The accident, in St Petersburg on the west coast of Florida, happened on January 25 as six mobile cranes on hire from Kelley Equipment were moving a pipe for Progress Energy, a coal and electricity company based in the south eastern US. The crane’s superstructure was torn from the carrier, flinging operator George Huffman from his cab. The 45-year-old escaped with no injuries, luckily.
In the same week, legislators in nearby Miami-Dade Country moved forward with Commissioner Audrey Edmonson’s ordinance to impose tough lift planning and safety regulations on local crane firms (there’s no indication that the St Petersburg accident would have been prevented by this rule change).
The ordinance applies to most medium capacity or larger mobile and tower cranes, along with construction hoists and some types of aerial work platforms. It sets an inspection regime for lifting equipment, requiring an inspection every six month, with additional inspectors’ visits when a tower crane is installed for the first time, or after a hurricane. Sites would be responsible for configuring cranes to reduce risk when a hurricane approaches. Operators would need to be certified, to undergo a physical, and to pass a drugs test.
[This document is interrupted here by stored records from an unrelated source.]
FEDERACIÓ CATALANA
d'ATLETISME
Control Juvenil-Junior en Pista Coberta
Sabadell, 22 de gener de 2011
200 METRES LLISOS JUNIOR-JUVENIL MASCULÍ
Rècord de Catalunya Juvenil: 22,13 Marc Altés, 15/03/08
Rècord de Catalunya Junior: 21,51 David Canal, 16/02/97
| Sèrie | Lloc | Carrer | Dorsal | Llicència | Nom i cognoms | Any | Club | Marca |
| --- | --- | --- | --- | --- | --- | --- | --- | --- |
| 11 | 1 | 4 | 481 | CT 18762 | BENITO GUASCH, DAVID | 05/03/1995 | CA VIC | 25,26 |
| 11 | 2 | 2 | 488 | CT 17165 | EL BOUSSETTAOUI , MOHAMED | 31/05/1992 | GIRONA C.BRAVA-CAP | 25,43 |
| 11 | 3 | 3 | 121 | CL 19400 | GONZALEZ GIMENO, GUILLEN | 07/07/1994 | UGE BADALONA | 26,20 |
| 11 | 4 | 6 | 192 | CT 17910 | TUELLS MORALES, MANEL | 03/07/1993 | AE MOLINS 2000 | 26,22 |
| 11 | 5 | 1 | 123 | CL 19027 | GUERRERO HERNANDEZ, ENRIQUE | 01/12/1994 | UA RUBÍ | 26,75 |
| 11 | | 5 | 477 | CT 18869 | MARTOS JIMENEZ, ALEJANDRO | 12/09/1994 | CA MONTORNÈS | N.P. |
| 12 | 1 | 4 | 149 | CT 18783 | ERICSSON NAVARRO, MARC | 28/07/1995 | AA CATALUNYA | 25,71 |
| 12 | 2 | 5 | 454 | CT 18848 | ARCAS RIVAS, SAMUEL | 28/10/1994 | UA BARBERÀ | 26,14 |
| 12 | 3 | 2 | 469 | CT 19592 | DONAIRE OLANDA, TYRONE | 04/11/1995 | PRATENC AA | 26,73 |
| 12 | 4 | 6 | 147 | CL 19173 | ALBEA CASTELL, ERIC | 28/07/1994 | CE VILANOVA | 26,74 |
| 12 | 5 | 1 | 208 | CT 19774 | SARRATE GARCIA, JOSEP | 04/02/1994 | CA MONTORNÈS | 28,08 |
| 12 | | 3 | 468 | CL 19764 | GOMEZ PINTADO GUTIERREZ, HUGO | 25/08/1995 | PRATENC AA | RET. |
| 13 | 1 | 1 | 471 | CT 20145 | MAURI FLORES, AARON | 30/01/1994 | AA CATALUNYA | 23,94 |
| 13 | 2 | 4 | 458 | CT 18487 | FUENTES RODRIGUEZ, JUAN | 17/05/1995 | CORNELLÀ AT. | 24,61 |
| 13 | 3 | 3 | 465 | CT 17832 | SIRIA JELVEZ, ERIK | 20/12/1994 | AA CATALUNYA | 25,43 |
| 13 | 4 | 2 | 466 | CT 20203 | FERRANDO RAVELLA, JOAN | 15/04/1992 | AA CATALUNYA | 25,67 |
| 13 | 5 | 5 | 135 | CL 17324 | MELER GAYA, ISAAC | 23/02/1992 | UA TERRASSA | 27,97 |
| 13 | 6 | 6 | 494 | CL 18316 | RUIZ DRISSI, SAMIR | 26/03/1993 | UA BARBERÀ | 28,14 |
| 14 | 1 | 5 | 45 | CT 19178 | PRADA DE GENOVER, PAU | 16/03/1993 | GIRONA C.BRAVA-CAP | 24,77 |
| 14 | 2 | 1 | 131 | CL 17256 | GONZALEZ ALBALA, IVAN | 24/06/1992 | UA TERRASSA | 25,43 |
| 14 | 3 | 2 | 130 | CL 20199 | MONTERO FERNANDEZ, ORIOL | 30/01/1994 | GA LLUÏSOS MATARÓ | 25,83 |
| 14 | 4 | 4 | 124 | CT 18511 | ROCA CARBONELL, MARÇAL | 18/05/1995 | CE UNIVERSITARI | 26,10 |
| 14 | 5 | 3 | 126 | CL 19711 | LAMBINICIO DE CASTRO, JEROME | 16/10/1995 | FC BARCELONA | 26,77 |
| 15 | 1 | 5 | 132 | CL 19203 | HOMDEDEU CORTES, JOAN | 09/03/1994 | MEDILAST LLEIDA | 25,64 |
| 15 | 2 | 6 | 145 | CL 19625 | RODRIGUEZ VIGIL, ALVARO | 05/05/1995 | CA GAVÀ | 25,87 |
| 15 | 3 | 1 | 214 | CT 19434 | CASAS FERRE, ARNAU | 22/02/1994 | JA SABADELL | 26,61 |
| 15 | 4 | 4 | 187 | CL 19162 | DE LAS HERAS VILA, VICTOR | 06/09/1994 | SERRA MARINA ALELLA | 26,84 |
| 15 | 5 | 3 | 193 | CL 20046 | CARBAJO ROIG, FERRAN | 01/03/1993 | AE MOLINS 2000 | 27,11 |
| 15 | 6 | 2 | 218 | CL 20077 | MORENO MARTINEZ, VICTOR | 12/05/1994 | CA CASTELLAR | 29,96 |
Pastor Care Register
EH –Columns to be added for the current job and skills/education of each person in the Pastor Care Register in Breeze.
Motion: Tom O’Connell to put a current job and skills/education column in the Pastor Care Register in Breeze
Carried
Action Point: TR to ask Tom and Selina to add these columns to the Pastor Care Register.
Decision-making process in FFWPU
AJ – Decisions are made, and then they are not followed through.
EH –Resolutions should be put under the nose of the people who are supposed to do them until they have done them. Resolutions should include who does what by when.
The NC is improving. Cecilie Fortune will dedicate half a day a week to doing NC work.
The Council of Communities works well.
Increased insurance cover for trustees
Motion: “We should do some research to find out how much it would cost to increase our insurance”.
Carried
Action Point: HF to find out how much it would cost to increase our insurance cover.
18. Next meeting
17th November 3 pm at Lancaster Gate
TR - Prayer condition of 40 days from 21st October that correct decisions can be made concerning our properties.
The local Office of Building Code Compliance’s inspectors would be able to revoke a site’s building permit if the regulations were not followed.
Miami-Dade is the US’s eighth largest county, by population, with more than 2m residents, so changes here may be an indication of how policy is heading across the country. The proposals mirror changes in Washington State, at the opposite end of the US, where the state legislature has also put into place crane inspection and operator certification requirements.